Fintech Africa 2024: Five Must-See Predictions you Can’t Overlook

Article Summary:

  • Fintech in sub-Saharan Africa has seen significant growth in 2023, especially in countries like Nigeria, South Africa, Kenya, Egypt, and Ghana.
  • Despite economic challenges and decreasing funding, fintech startups and innovation hubs have emerged, supporting payments to SME services.
  • Financial inclusion has been radically improved, presenting accessible, affordable financial services to previously underserved populations.
  • However, the fintech sector faces challenges such as cybersecurity threats and investment shortages.
  • The sector anticipates more vigorous activity from regulatory bodies in 2024, to encourage fintech growth while protecting consumers and investors.

In recent years, the fintech industry has played a critical role in transforming Africa’s economic landscape. Despite decreasing funding over the past two quarters, in line with global economic realities, the sector has flourished. Financial services have become more accessible and affordable to previously underserved populations, particularly in countries like Nigeria, South Africa, Kenya, Egypt, and Ghana.

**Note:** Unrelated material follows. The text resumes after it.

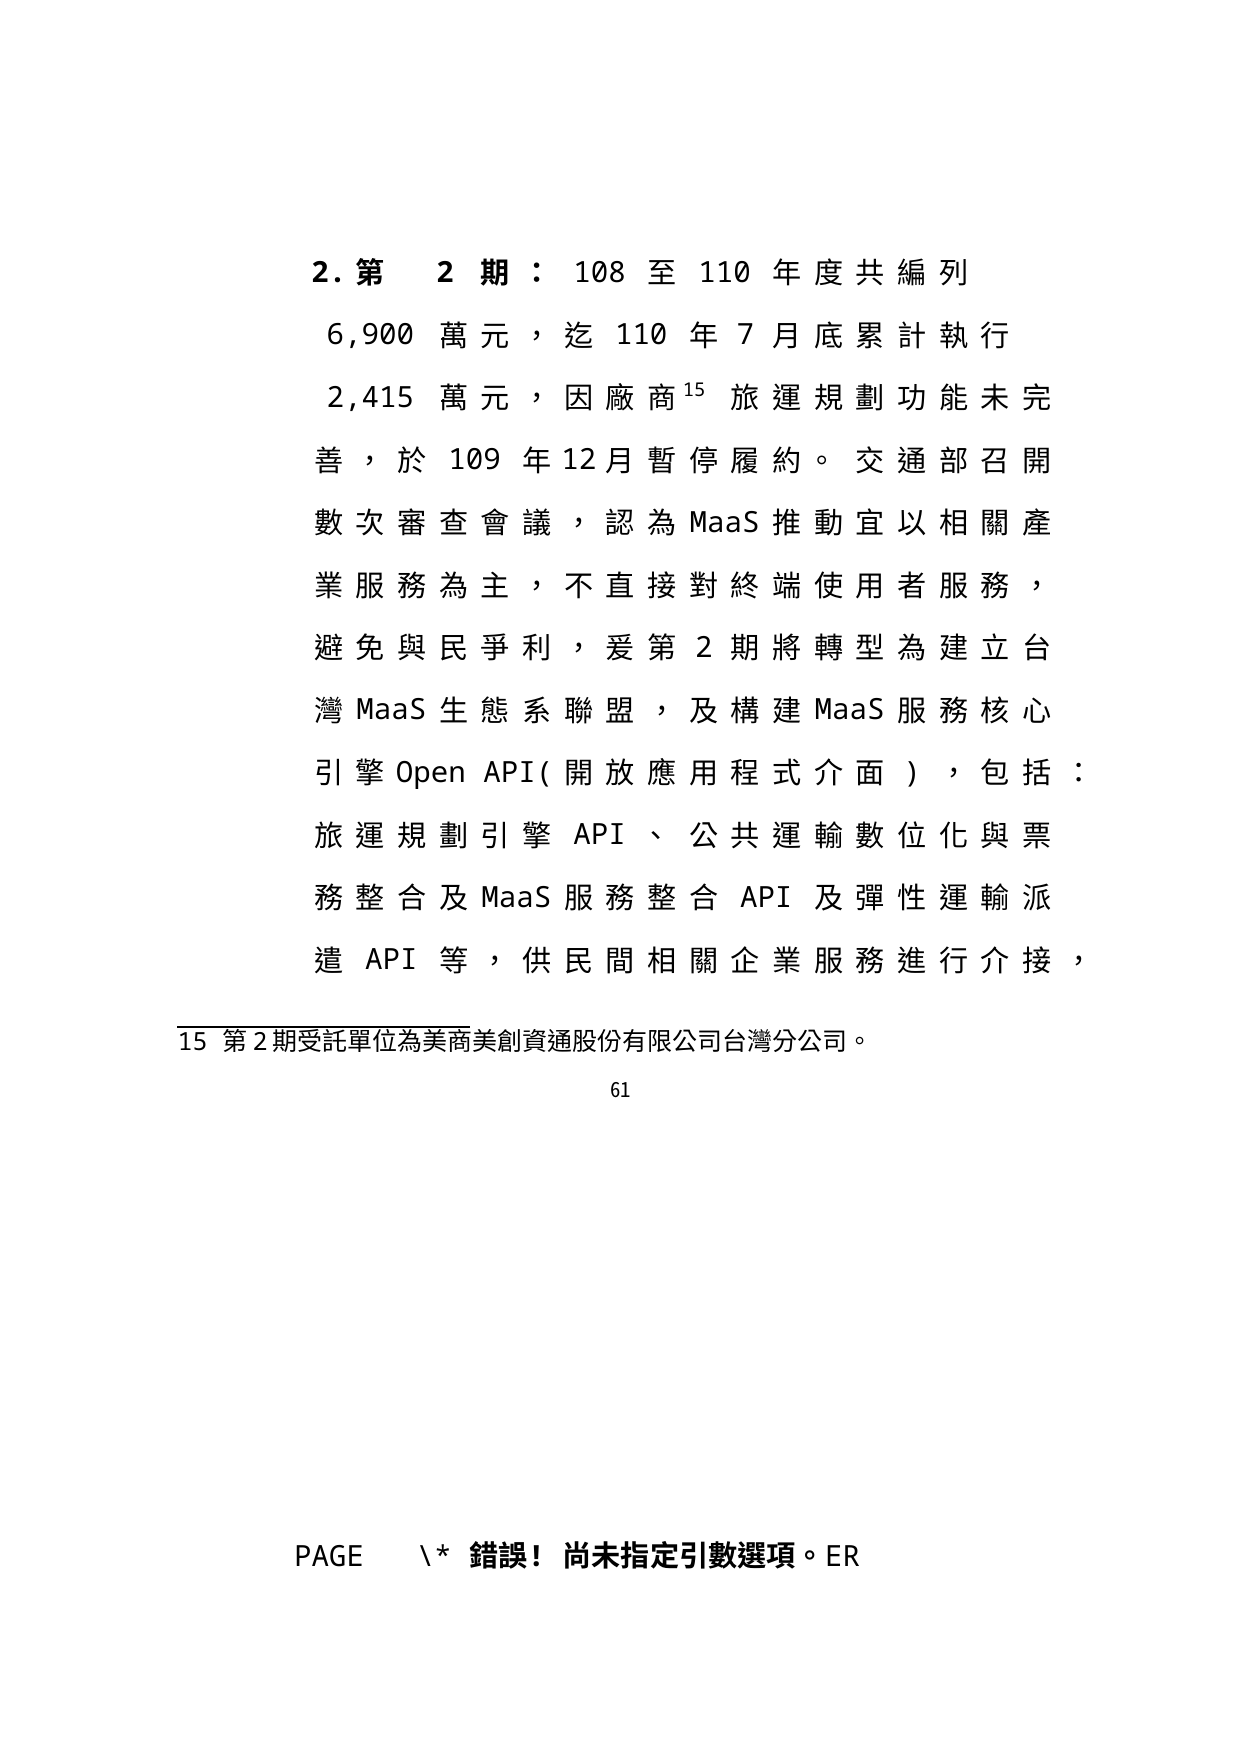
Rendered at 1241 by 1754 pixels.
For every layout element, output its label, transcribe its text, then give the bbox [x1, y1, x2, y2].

text 第2期受託單位為美商美創資通股份有限公司台灣分公司。 [177, 1027, 1063, 1056]
text 2.第 2 期：108至110年度共編列6,900萬元，迄110年7月底累計執行2,415萬元，因廠商旅運規劃功能未完善，於109年12月暫停履約。交通部召開數次審查會議，認為MaaS推動宜以相關產業服務為主，不直接對終端使用者服務，避免與民爭利，爰第2期將轉型為建立台灣MaaS生態系聯盟，及構建MaaS服務核心引擎Open API(開放應用程式介面)，包括：旅運規劃引擎API、公共運輸數位化與票務整合及MaaS服務整合API及彈性運輸派遣API等，供民間相關企業服務進行介接，以促成企業推出MaaS服務。爰UMAJI APP 第 2 期刻正辦理相關恢復履約與契約修正等事宜，亦於110年9月23日舉辦MaaS聯盟工作坊，預計110年底完成MaaS聯盟籌備。 [271, 229, 1058, 979]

One crucial trend for 2024 is the active participation of Government and regulatory bodies. In Nigeria, for instance, the Federal Competition and Consumer Protection Commission (FCCPC) began cracking down on non-registered fintechs categorized as loan sharks in 2023. This action resulted in many fintechs being delisted, while others were placed under conditional approvals.

Another focus for fintechs in 2024 will be on customers (KYC) and profitability over excessive growth. With an increasing awareness of cybersecurity threats, it will be crucial for fintechs to improve user verification and engagement. Moreover, companies will need to focus on sustainable growth, as declining funding rounds are prompting a shift away from unsustainable growth models.

There’s also an anticipation of more mergers and acquisitions across fintechs in Africa. The number of publicly announced acquisitions grew by 270% between 2019 and 2021. Consolidations of efforts among Fintechs and even larger corporates can be expected to explore synergies. M&As can be seen as a strategic tool to overcome the current funding landscape whilst also delivering returns for stakeholders.

The emergence of new active angels/VCs across the continent is also predicted, as Africa has demonstrated positive results return-wise and impact-wise. This trend is likely to continue, with new funds and angel investors emerging to fill the gaps experienced in 2023. Finally, the SME lending space is predicted to grow stronger in 2024, with various policies supporting more micro-lending opportunities for SMEs to sustain jobs across the continent.

In conclusion, despite various challenges, the African financial space remains resilient, and the fintech sector is set for a positive transformative change in 2024. As fintech continues to evolve in Sub-Saharan Africa, the impact on economic development and financial inclusion is poised to be substantial.